I'm not making the case that Unity stock is cheap; shares still trade for 30 times sales after the sell-off. But I love the business and its prospects to continue growing at a very high rate, and with increasingly high margins, as the metaverse concept evolves and expands. Down 48% from the high, I think the chances of market-beating returns are a lot better now.

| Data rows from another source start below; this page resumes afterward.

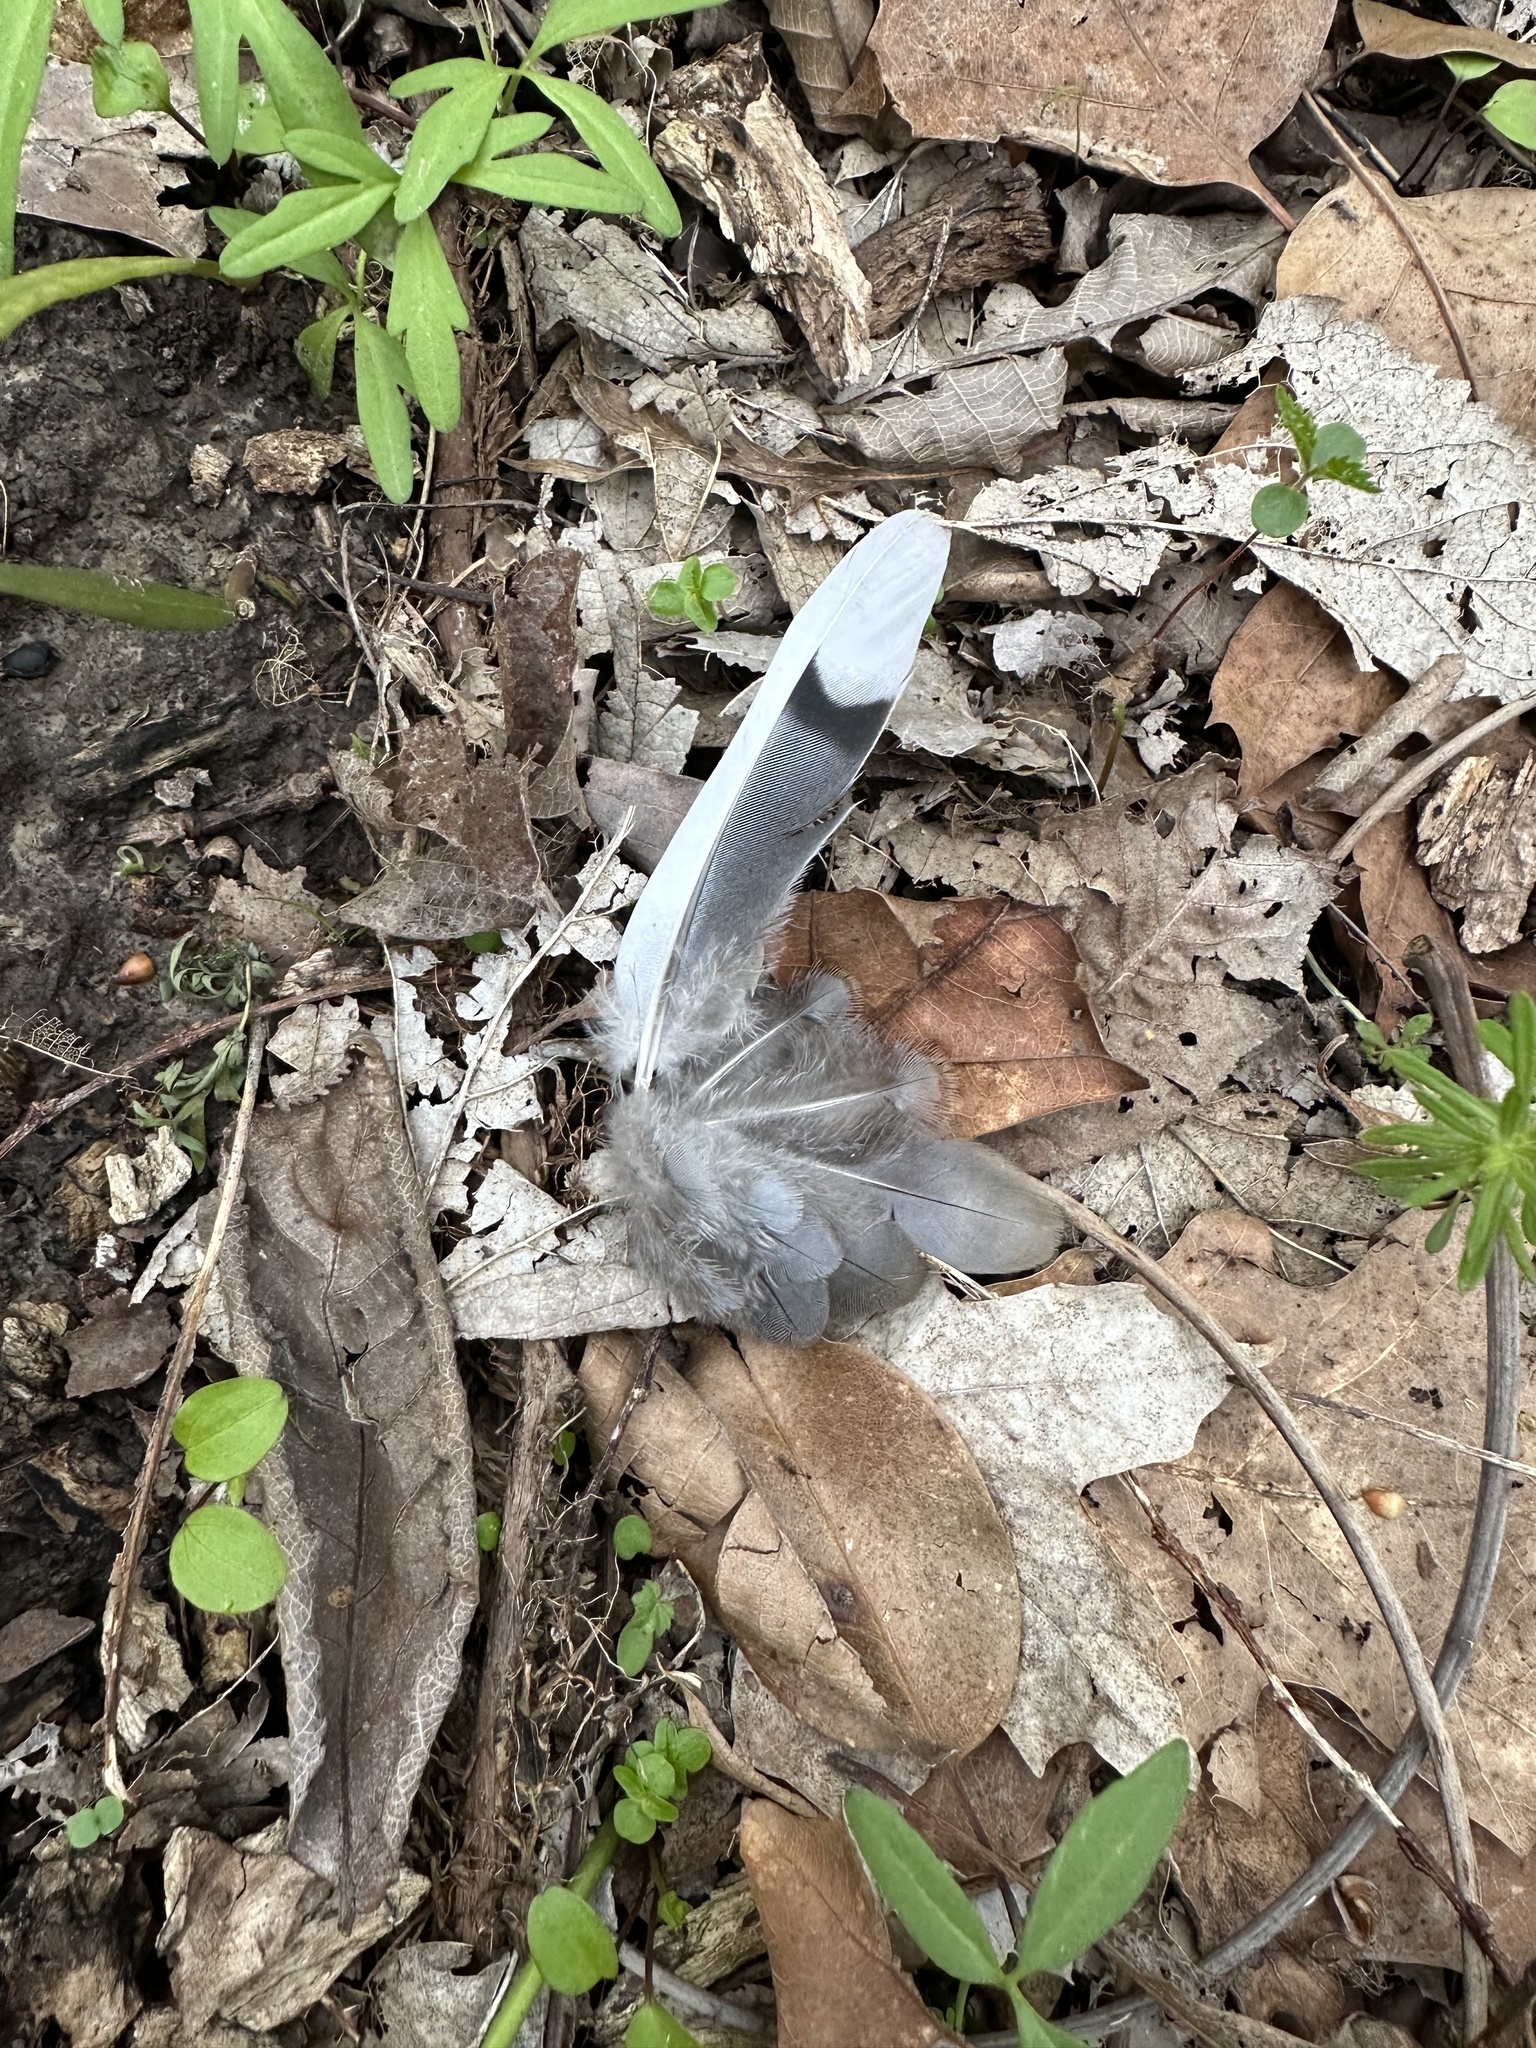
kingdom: Animalia
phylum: Chordata
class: Aves
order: Columbiformes
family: Columbidae
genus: Zenaida
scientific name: Zenaida macroura
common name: Mourning dove
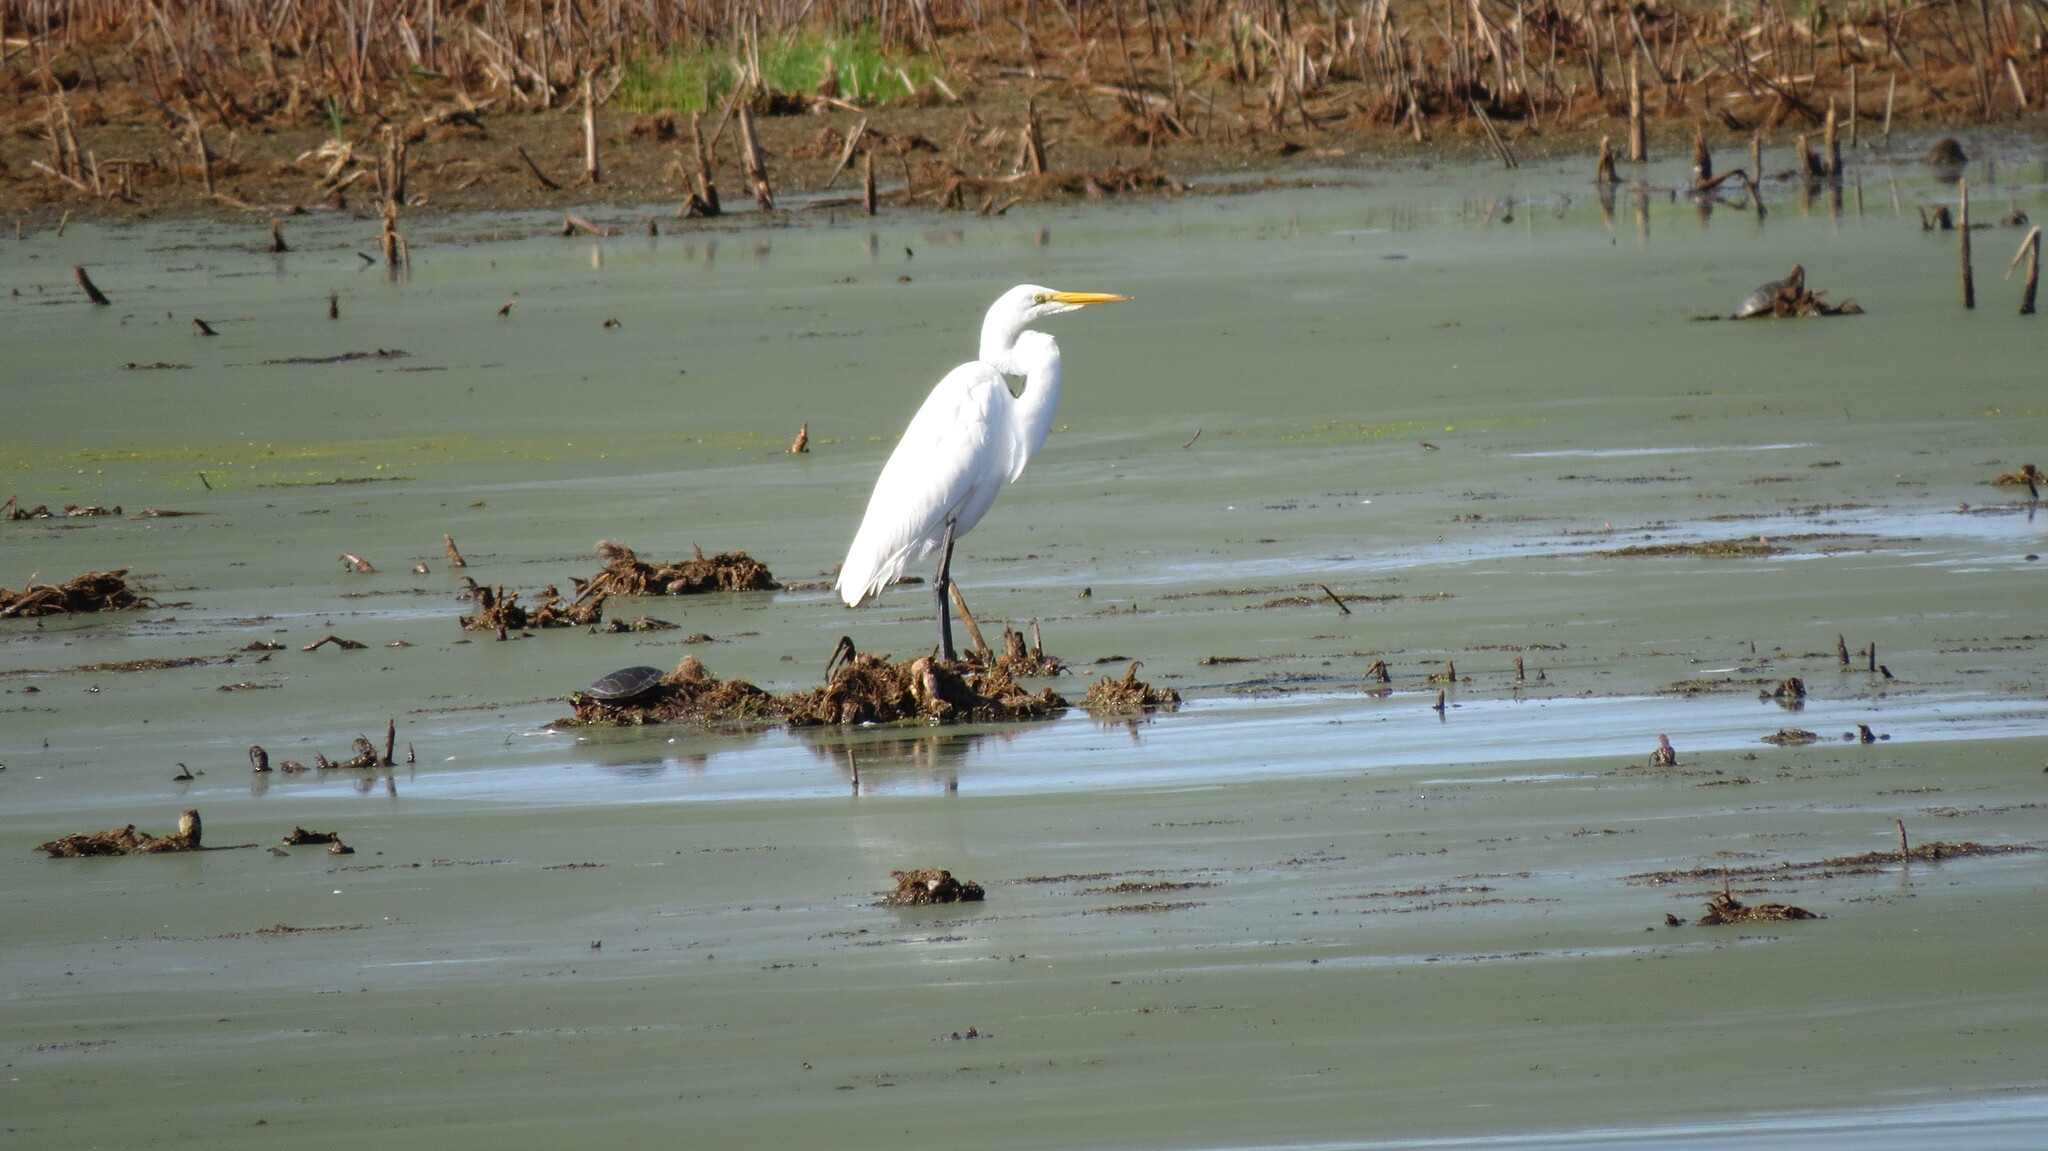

A metaverse pioneer with nearly 50 million daily active users 

Parkev Tatevosian (Roblox): Metaverse pioneer Roblox is experiencing a rough start to 2022. The stock is down 27% year to date and 51% from its high. The company was a prime beneficiary of the coronavirus pandemic. Millions of kids were sent home for remote learning, extracurricular activities were canceled, and there were limited options for entertainment outside the home.

From its first quarter of 2020 to the first quarter of 2021, Roblox gained 18.5 million daily active users to reach a total of 42.1 million. Growth has slowed ever since then. Still, Roblox impressively retained users gained during the more acute phases of the pandemic and added another 5.2 million by the end of Q3 2021.

Note Roblox is free to join, and most activities on the platform are free. Roblox makes money by selling an in-game currency called Robux, which can be used for exclusive items and premium experiences. And like customer growth, revenue exploded since the pandemic onset. Roblox's Q3 revenue of $509 million was more than all the revenue it earned in the fiscal year 2019.

While Roblox is not profitable on the bottom line just yet, it is generating robust free cash flow. Roblox has reported a free cash flow of over $100 million for five consecutive quarters. To put that into context, Roblox reported less than $15 million in free cash flow for all of 2019.

This metaverse pioneer was growing customers, revenue, and cash flows even before the outbreak, but the lockdowns put fuel on the fire, and it is sustaining the momentum. Fortunately for investors, the broad growth stock sell-off allows you to buy Roblox stock at a price-to-free cash flow ratio of 62, near the lowest it has sold for according to this metric.